Regardless of the number of DDR4 devices implemented, the data line topology is always point-to-point. Minimize layer transitions during routing. If a layer transition is necessary, it is better to transition to a layer using the same reference plane. If this cannot be accommodated, ensure there are nearby ground vias to allow the return currents to transition between reference planes. The goal is to provide a low inductance path for the return current. Also, to optimize the length matching, TI recommends routing all nets within a single data routing group on one layer where all have the exact same number of vias and the same via barrel length.

DQSP and DQSN lines are point-to-point signals routed as a differential pair. Figure 2-9 shows the DQS connection topology.

DQ and DM lines are point-to-point signals routed singled-ended. Figure 2-10 shows the DQ and DM connection topology.

Similar to the figures above for the CK and ADDR_CTRL routes, Figure 2-11 and Figure 2-12 show an example of the PCB routes for a DQS routing group and the associated data routing group nets.

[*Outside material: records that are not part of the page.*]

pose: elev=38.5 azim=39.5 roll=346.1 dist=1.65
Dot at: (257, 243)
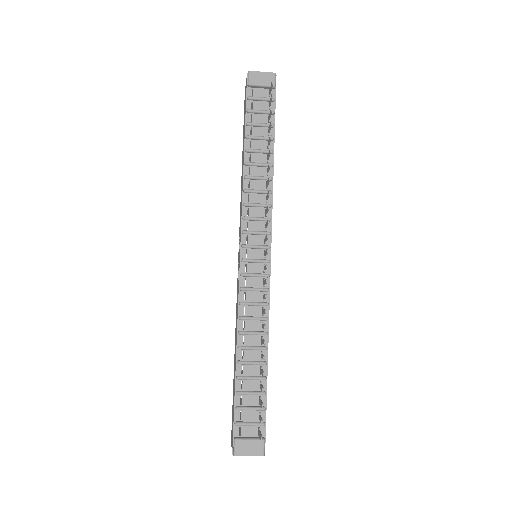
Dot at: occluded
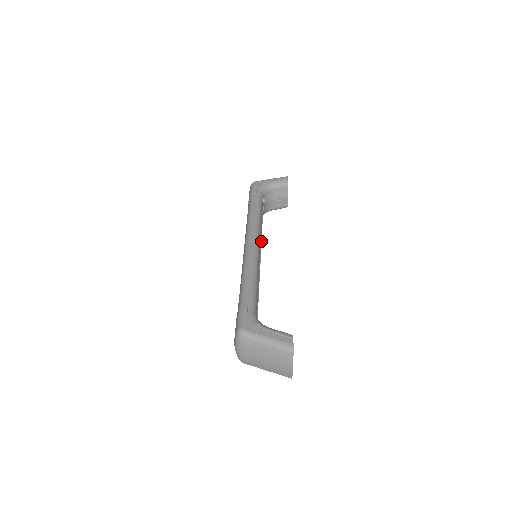
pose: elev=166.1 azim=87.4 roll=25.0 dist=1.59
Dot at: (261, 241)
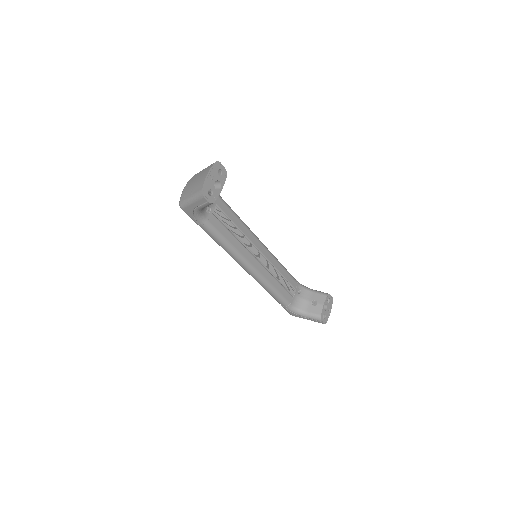
Dot at: (270, 267)
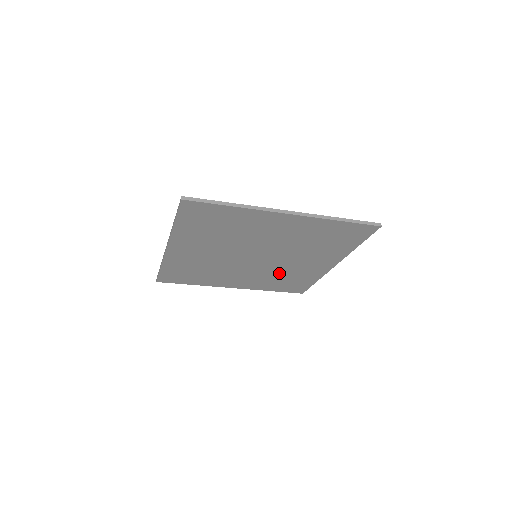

The routing example shows DQS0P and DQS0N, which are routed as a differential pair from the processor to the SDRAM that contains Byte 0. This is implemented as a point-to-point routed differential pair without any board terminations. There are no stubs allowed on these nets of any kind. All test access probes must be in line without any branches or stubs. Similar DQS pair routing exists from the processor to each SDRAM for the byte lanes implemented.

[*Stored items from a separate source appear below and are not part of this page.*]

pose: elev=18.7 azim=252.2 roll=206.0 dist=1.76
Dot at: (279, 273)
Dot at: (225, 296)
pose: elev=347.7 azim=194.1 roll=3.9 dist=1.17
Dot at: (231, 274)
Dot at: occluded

Figure 2-12 shows a routing example for a single net in the Byte 0 routing group. The DQ and DM nets are routed single-ended and are also point-to-point without any stubs or board terminations. Point-to-point routes exist for each of the DQ and DM nets implemented.

The DQ and DM nets are routed along the same path as the DQSP and DQSN pair for that byte lane, so that they can be length matched to the DQS pair.